The last column in Table 4 provides information about the average absolute correlation among all true SNPs for Q1 and Q2 as well as among the identified SNPs on the same gene. We observe that the true positive SNPs in Q1 best identified by the CAR score are highly correlated within the same gene. This demonstrates that the CAR score successfully utilizes the correlation structure among SNPs to optimize the ranking. For phenotype Q2 the correlation among the true SNPs is generally lower compared to Q1, still except for BCHE the correlation among SNPs on the same gene is larger compared to the average correlation between a randomly chosen pair of true SNPs.

Finally, in Table 5 we provide the proportion of rare and common SNPs found among the top ranking 100 SNPs for each methods.
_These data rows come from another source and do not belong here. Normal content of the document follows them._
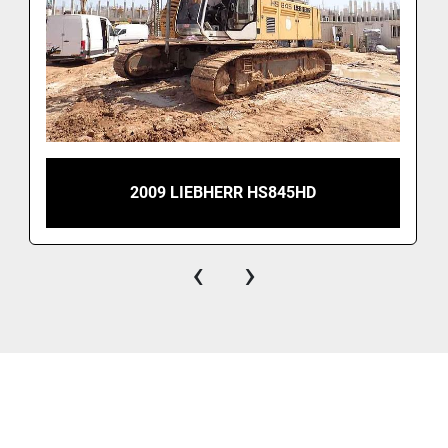
2009 LIEBHERR HS845HD
‹
›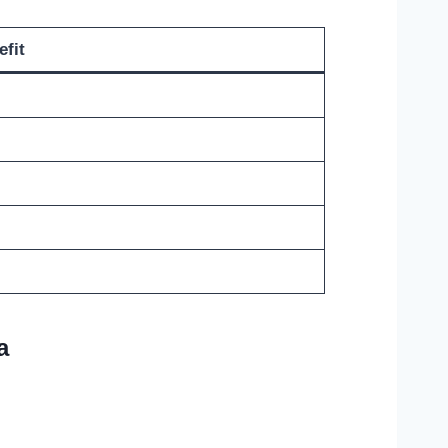
efit
a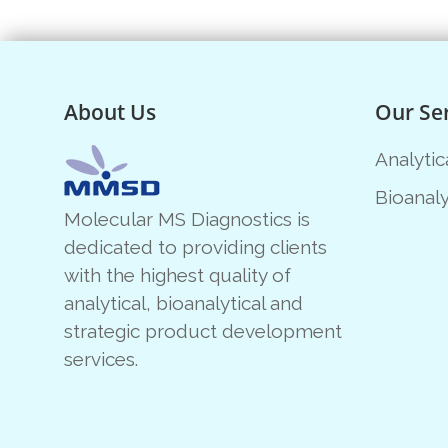
About Us
Our Se
Analytic
Bioanaly
Molecular MS Diagnostics is
dedicated to providing clients
with the highest quality of
analytical, bioanalytical and
strategic product development
services.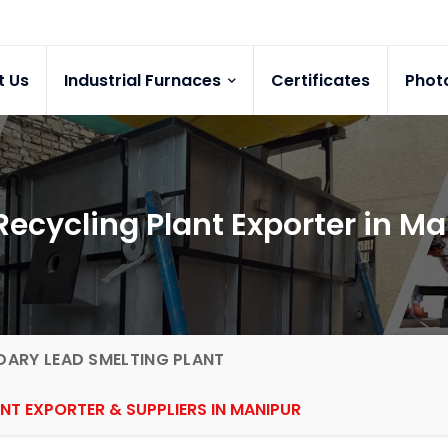
t Us
Industrial Furnaces
Certificates
Phot
Recycling Plant Exporter in M
ARY LEAD SMELTING PLANT
NT EXPORTER & SUPPLIERS IN MANIPUR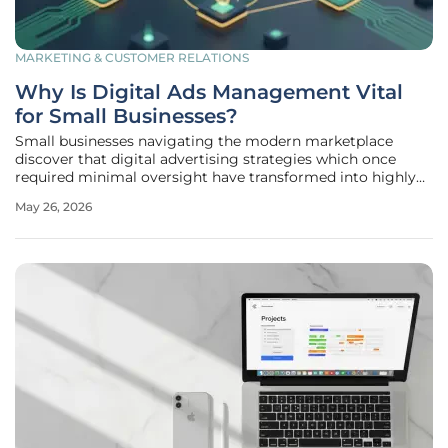
MARKETING & CUSTOMER RELATIONS
Why Is Digital Ads Management Vital
for Small Businesses?
Small businesses navigating the modern marketplace
discover that digital advertising strategies which once
required minimal oversight have transformed into highly
competitive arenas where algorithmic complexity
May 26, 2026
determines commercial survival. In 2026, the sheer volume
of digital noise means that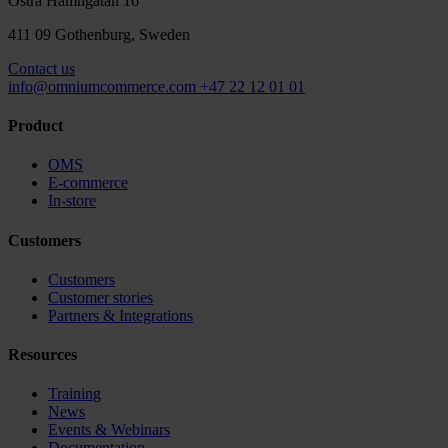
Östra Hamngatan 16
411 09 Gothenburg, Sweden
Contact us
info@omniumcommerce.com
+47 22 12 01 01
Product
OMS
E-commerce
In-store
Customers
Customers
Customer stories
Partners & Integrations
Resources
Training
News
Events & Webinars
Documentation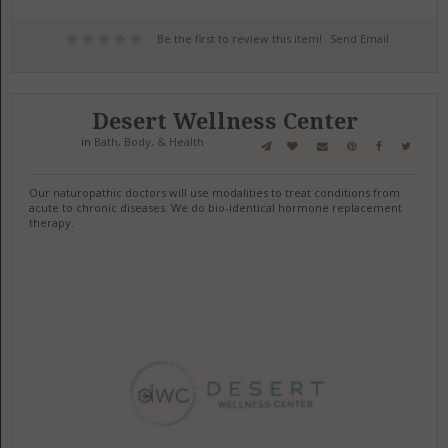
Be the first to review this item!
Send Email
Desert Wellness Center
in
Bath, Body, & Health
Our naturopathic doctors will use modalities to treat conditions from
acute to chronic diseases. We do bio-identical hormone replacement
therapy.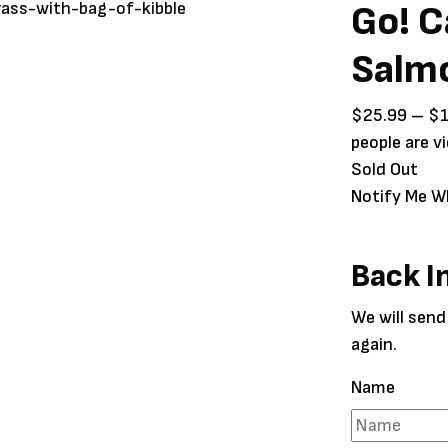
Go! C
Salm
$
25.99
–
$
people are v
Sold Out
Notify Me W
Back I
We will send
again.
Name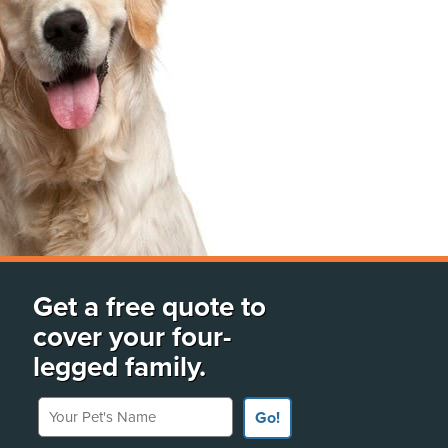
Get a free quote to
cover your four-
legged family.
Your Pet's Name
Go!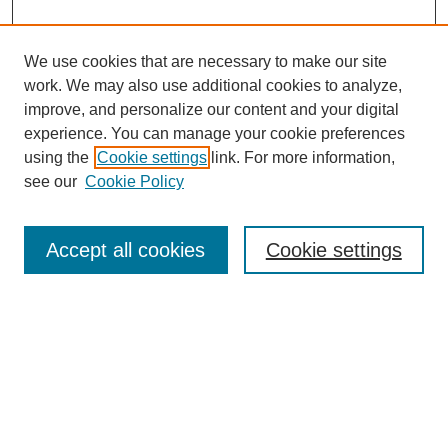
We use cookies that are necessary to make our site
work. We may also use additional cookies to analyze,
improve, and personalize our content and your digital
experience. You can manage your cookie preferences
using the
Cookie settings
link. For more information,
see our
Cookie Policy
Search
Accept all cookies
Cookie settings
Enter search terms:
Select context to search:
Advanced Search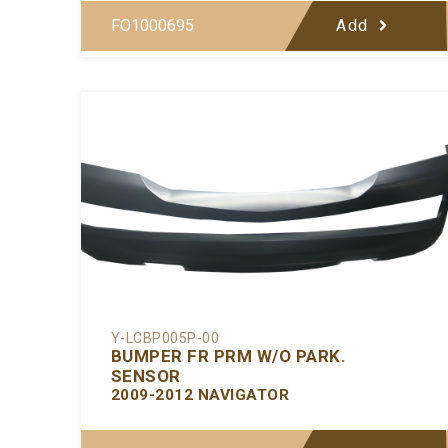
FO1000695
Add
Y-LCBP005P-00
BUMPER FR PRM W/O PARK.
SENSOR
2009-2012 NAVIGATOR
This also shows that the proposed approach based on CAR scores is effective in finding rare SNPs.

Table 5

Proportion of common and rare variants of the true SNPs found among the top 100 SNPs

Q1
	Proportion (%)	CAR	COR	NEG	MCP	BOOST	LASSO
	Common	0.56	0.71	0.63	0.74	0.71	0.73
	Rare	0.44	0.29	0.37	0.26	0.29	0.27
Q2
	Proportion (%)	CAR	COR	NEG	MCP	BOOST	LASSO
	Common	0.28	0.41	0.36	0.44	0.42	0.43
	Rare	0.72	0.59	0.64	0.56	0.58	0.57

Conclusions

Large scale simultaneous SNP selection is a statistically and computationally very challenging task. To this end, we have introduced here a novel algorithm based on CAR score regression that can be applied effectively in high dimensions. Subsequently, in a comparison study we have investigated five multivariate regression-based SNP selection approaches with regard to their ability to correctly recover causal SNPs and corresponding SNP rankings.

As overall best method we recommend using CAR scores since this method was the only approach not only consistently outperforming the competing other multivariate SNP selection procedures in terms of identified true positives but also the only approach uniformly improving over simple univariate ranking by marginal correlation. In addition we have shown that CAR scores also are successful in detecting rare variants which recently have been recognize to be important indicators for human disease [29,30].

Competing interests

The authors declare that they have no competing interests.

Authors’ contributions

VZ, PDS, and KS jointly developed the algorithm. VZ performed the analyzes. VZ and KS wrote the manuscript. All authors read and approved the manuscript.